### TRY IT
Reproduce verbatim the lines of the material below, starting at the line that contains "ées, le nombre" and ending at the line that contains "ok.com/groups/2121945581358983/?ref=share&_rdr", with both of these lines included.

DATASET CONTENT: Begin

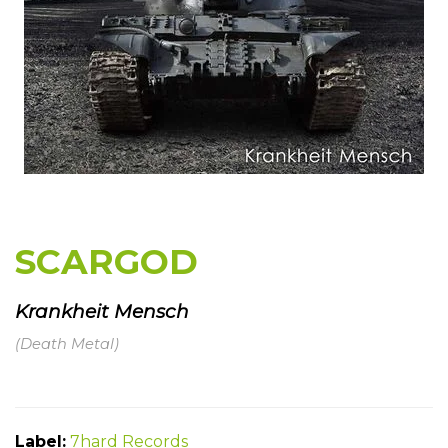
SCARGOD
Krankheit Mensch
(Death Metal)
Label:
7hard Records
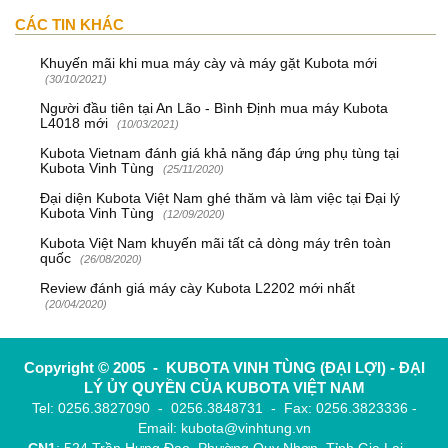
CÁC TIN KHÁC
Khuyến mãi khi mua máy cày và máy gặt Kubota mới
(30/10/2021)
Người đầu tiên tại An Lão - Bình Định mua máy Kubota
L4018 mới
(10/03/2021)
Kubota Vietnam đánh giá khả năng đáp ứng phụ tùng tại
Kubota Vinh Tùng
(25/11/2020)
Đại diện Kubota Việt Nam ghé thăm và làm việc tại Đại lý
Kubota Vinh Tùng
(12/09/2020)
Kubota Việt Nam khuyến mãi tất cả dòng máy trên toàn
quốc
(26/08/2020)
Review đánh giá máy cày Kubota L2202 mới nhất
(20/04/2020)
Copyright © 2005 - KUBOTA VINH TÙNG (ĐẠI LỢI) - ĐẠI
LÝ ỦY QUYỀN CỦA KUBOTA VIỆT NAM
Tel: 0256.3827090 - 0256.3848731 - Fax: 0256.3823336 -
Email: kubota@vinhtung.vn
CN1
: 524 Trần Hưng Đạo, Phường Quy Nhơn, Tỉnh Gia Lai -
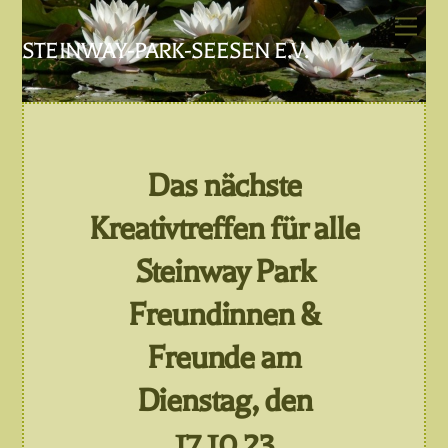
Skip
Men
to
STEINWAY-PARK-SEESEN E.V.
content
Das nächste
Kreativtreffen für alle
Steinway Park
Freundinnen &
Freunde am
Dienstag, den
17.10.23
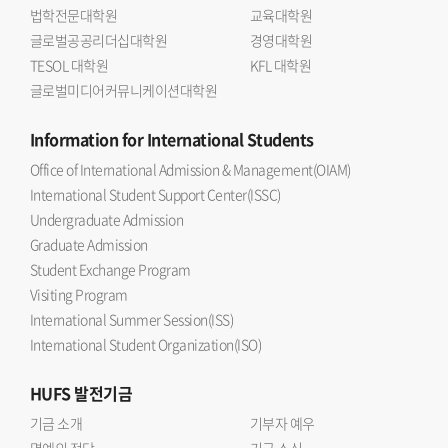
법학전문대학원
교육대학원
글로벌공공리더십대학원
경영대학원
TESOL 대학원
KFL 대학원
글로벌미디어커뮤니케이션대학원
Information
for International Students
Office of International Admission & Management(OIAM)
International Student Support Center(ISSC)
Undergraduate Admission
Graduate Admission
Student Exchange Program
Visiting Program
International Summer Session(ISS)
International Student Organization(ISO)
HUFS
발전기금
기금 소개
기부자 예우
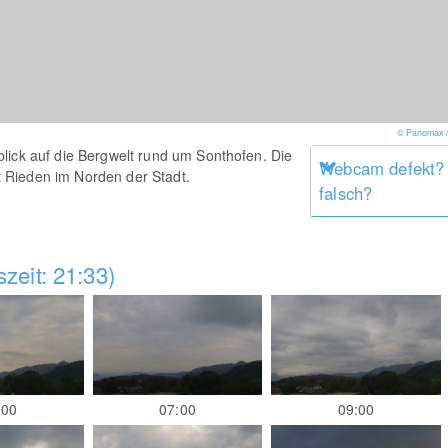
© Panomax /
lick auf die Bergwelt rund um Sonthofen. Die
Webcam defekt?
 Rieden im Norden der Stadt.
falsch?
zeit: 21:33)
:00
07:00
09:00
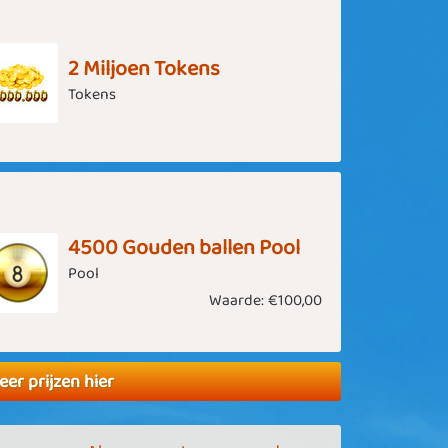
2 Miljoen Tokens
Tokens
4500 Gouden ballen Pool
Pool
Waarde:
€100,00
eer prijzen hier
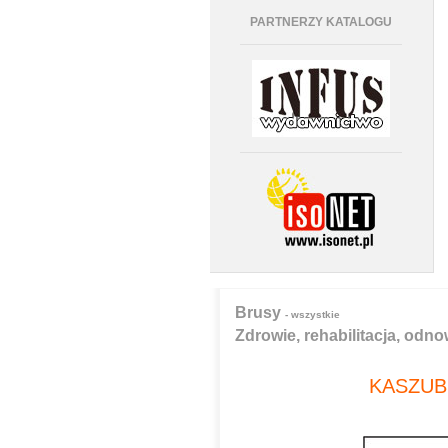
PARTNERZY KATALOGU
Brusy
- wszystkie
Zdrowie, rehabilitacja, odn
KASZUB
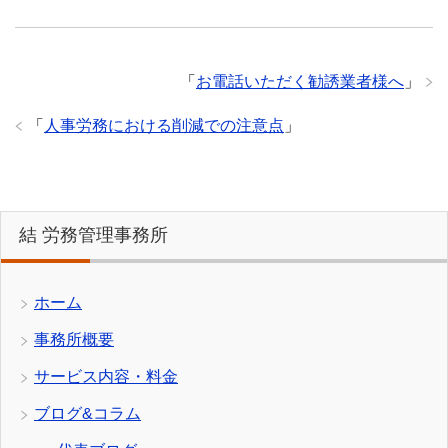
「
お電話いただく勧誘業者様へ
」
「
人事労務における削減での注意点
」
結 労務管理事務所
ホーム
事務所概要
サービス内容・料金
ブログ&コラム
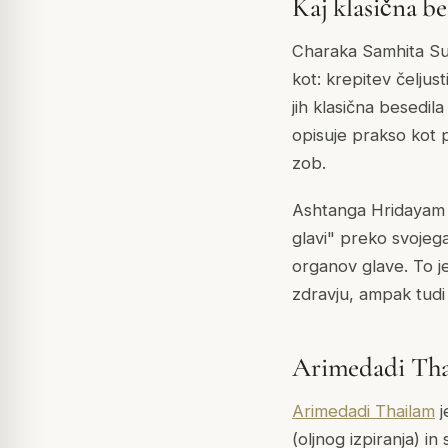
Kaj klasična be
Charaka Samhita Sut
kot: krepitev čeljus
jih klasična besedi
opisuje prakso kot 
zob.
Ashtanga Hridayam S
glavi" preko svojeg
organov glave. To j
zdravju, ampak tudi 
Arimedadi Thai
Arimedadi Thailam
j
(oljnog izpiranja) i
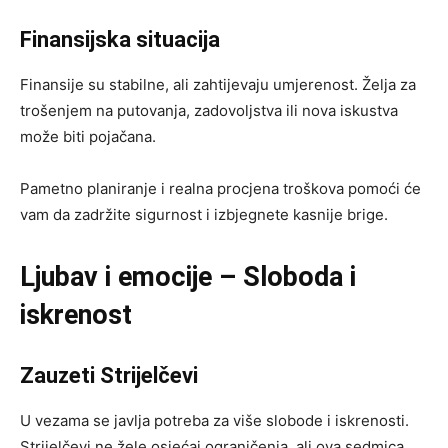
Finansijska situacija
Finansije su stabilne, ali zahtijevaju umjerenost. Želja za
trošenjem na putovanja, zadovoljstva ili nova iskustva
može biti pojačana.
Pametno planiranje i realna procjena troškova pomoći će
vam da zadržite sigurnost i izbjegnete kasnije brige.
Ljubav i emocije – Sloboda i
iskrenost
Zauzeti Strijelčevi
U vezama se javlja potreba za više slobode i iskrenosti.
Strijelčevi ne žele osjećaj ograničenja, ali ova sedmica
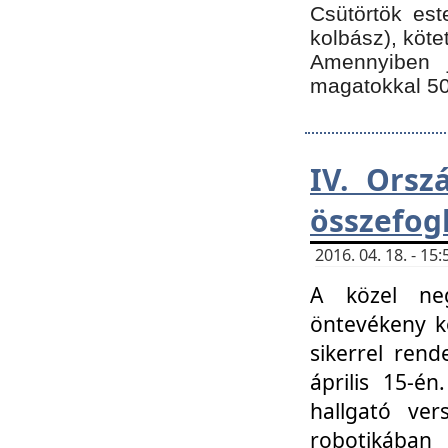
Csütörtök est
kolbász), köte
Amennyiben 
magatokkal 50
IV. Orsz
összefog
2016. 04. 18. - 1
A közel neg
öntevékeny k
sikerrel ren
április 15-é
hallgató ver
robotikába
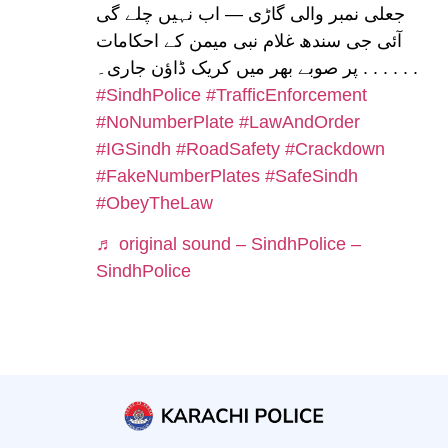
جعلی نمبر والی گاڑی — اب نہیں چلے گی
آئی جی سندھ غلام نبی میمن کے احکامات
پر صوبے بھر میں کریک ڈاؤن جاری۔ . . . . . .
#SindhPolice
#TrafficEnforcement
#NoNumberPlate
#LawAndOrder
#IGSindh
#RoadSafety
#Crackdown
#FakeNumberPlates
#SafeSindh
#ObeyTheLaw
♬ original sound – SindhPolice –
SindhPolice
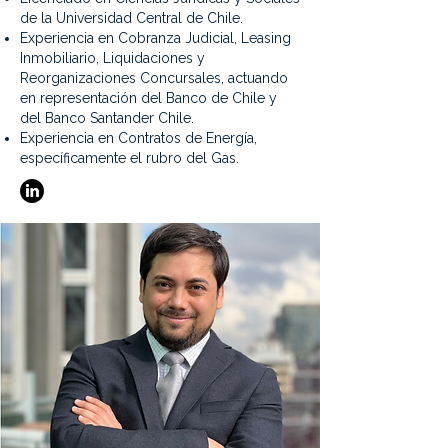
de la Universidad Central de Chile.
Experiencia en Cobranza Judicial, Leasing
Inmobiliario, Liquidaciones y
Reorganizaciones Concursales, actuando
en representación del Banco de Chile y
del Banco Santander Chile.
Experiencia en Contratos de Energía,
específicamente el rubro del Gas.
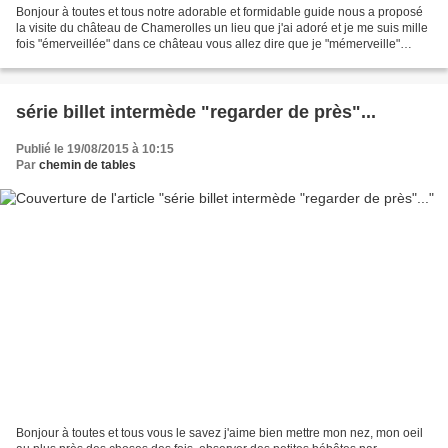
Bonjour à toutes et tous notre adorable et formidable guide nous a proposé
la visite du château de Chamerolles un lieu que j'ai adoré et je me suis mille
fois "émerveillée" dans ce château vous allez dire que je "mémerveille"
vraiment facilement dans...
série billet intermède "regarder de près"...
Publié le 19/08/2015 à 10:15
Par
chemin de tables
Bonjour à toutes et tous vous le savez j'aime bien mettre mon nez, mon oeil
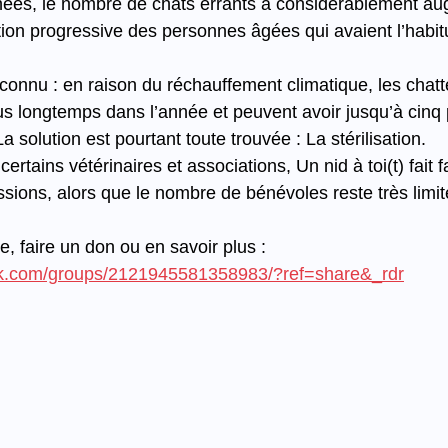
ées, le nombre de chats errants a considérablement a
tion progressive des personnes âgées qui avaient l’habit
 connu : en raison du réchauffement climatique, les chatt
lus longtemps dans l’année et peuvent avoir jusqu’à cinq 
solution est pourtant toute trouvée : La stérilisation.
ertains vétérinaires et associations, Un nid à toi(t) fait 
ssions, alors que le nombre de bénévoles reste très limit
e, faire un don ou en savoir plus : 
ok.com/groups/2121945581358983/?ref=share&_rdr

DATASET CONTENT: End
DATASET CONTENT: Begin

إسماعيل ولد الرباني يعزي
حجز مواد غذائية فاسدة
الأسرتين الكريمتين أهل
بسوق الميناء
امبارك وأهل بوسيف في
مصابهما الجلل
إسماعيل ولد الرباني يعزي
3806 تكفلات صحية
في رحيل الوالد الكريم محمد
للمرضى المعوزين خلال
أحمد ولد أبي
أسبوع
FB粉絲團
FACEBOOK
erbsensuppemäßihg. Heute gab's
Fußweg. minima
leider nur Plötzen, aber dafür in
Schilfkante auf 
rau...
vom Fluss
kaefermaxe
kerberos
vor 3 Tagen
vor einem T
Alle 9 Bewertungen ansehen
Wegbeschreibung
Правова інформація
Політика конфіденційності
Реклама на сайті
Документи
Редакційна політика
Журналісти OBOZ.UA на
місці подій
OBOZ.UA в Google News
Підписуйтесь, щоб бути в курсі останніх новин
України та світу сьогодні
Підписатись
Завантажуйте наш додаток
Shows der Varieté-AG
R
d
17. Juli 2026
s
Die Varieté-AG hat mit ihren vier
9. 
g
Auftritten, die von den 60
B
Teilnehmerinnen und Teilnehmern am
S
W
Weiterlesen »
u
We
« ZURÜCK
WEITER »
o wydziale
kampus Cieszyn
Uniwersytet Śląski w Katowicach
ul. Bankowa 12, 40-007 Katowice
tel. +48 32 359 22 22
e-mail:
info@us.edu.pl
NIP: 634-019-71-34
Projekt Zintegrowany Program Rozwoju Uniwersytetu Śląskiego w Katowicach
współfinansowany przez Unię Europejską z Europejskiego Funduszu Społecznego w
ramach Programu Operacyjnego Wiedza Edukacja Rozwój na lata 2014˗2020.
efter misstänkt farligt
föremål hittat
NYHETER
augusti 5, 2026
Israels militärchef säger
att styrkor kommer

DATASET CONTENT: End
DATASET CONTENT: Begin

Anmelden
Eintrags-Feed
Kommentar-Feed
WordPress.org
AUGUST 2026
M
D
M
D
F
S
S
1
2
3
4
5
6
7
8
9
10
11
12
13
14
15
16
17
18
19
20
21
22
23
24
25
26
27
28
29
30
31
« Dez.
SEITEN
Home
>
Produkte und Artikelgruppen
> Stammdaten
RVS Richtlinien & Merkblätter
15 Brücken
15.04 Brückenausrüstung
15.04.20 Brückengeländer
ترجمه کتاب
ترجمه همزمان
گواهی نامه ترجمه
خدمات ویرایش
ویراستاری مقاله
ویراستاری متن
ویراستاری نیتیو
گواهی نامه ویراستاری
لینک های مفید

DATASET CONTENT: End

### SOLUTION
ées, le nombre de chats errants a considérablement a
tion progressive des personnes âgées qui avaient l’habit
 connu : en raison du réchauffement climatique, les chatt
lus longtemps dans l’année et peuvent avoir jusqu’à cinq 
solution est pourtant toute trouvée : La stérilisation.
ertains vétérinaires et associations, Un nid à toi(t) fait 
ssions, alors que le nombre de bénévoles reste très limit
e, faire un don ou en savoir plus : 
ok.com/groups/2121945581358983/?ref=share&_rdr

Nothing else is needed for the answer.